His decision to resign is being seen as a goodwill gesture towards Hamas, as the group had repeatedly demanded that Fayyad step down.
"This step comes in the efforts to form a national conciliation government,'' Fayyad said.
However, Hamas officials were dismissive about his resignation.
Fawzi Barhoum, a spokesman for the group, said Fayyad's government was unconstitutional and worked for private interests.
Al Jazeera's Nour Odeh, reporting from Ramallah, said: "The timing may be a little surprising. However, the people certainly expected Salam Fayyad to step down and make way for a government that will enjoy the acceptance of all Palestinian factions.
"The prime minister had already announced that he will put his fate of his cabinet at the hands of president Mahmoud Abbas in preparation for a government of national unity by the end of this month," she said.
Mustafa Barghouti, secretary-general of the Palestinian National Initiative, welcomed Fayyad's decision to stand down.
"If we fail in the national project ... we face disaster"
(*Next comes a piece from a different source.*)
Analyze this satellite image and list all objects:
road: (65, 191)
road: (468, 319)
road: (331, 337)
Ghazi Hamad, Hamas spokesman
"The resignation is a positive, constructive step to support the national dialogue, because the aim of the dialogue within three weeks is to come up with the formation of a national unity government.
"It is natural to say that this government will resign, opening the door for a new unified government."
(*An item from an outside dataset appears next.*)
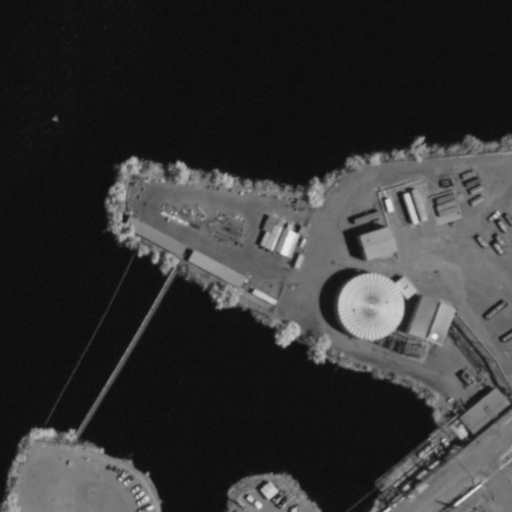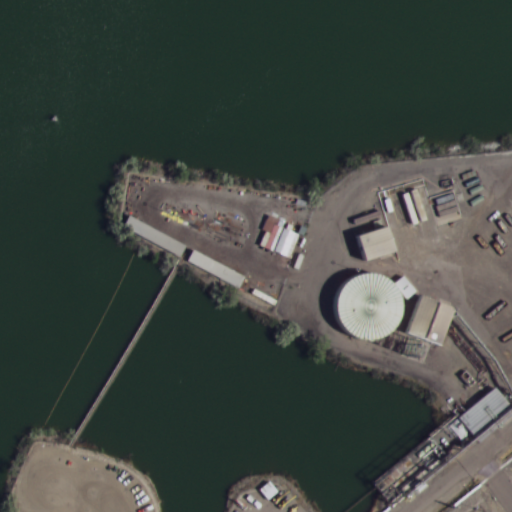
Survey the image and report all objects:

Delegations from Fatah and Hamas, as well as other Palestinian groups, have set up committees to look at forming a unity government and holding elections.
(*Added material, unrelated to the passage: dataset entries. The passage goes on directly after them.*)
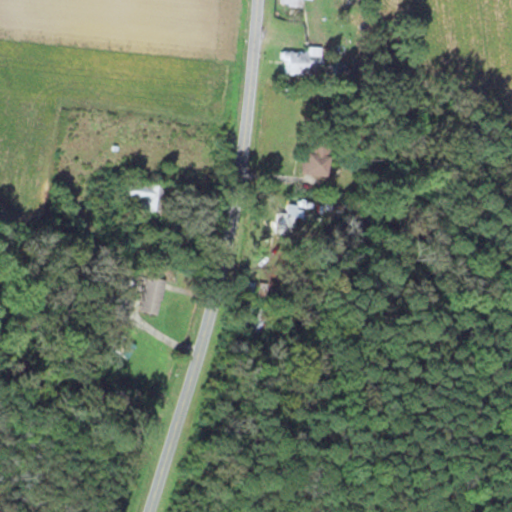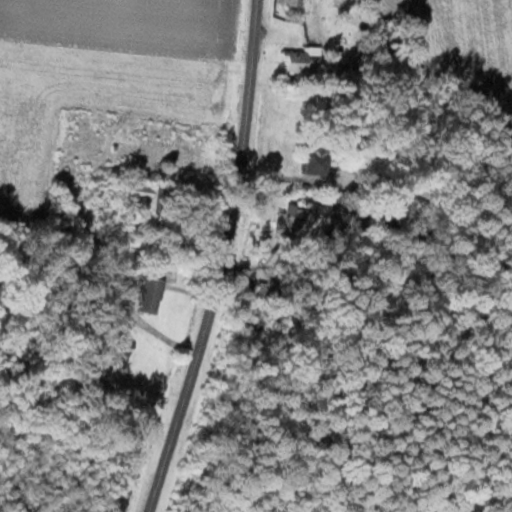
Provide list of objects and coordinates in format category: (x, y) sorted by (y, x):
building: (291, 3)
building: (300, 63)
building: (312, 166)
building: (142, 196)
building: (284, 221)
road: (227, 260)
building: (148, 297)
building: (240, 317)
building: (259, 326)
Ghazi Hamad, a Hamas spokesman, told Al Jazeera: "I think there is a strong determination among Hamas, Fatah and all Palestinian factions to succeed because there is no other alternative.
"If we fail in the national project and dream for the Palestinian people ... then we face disaster and catastrophe."
A planned unity government by Fatah and Hamas will deal with foreign governments, co-ordinate reconstruction in the Gaza Strip and prepare for Palestinian presidential and legislative elections.
"His resignation means that there is enough reason to believe that this dialogue will work, that an agreement will be reached and that Palestinians after almost two years of division will finally have a united government once again," Odeh said.
Analysts say the desire on the part of Palestinians to achieve reconciliation between their divided groups has grown since Israel's three-week military offensive in Gaza, which ended on 18 January.
Fatah and Hamas have long been rivals but their feuding boiled over in June 2007 when Hamas seized control of the Gaza Strip by driving out security personnel loyal to the Palestinian president.